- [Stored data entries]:
---
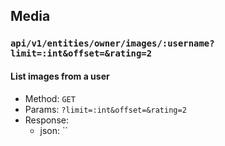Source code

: ## Media


### `api/v1/entities/owner/images/:username?limit=:int&offset=&rating=2`
#### List images from a user

* Method: `GET`
* Params: `?limit=:int&offset=&rating=2`
* Response:
    * json: ``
---
- [Exercise objective]: Once the pictures are removed, reproduce the remaining entries above exactly.

- [Exercise output]:
Source code

: ## Media


### `api/v1/entities/owner/images/:username?limit=:int&offset=&rating=2`
#### List images from a user

* Method: `GET`
* Params: `?limit=:int&offset=&rating=2`
* Response:
    * json: ``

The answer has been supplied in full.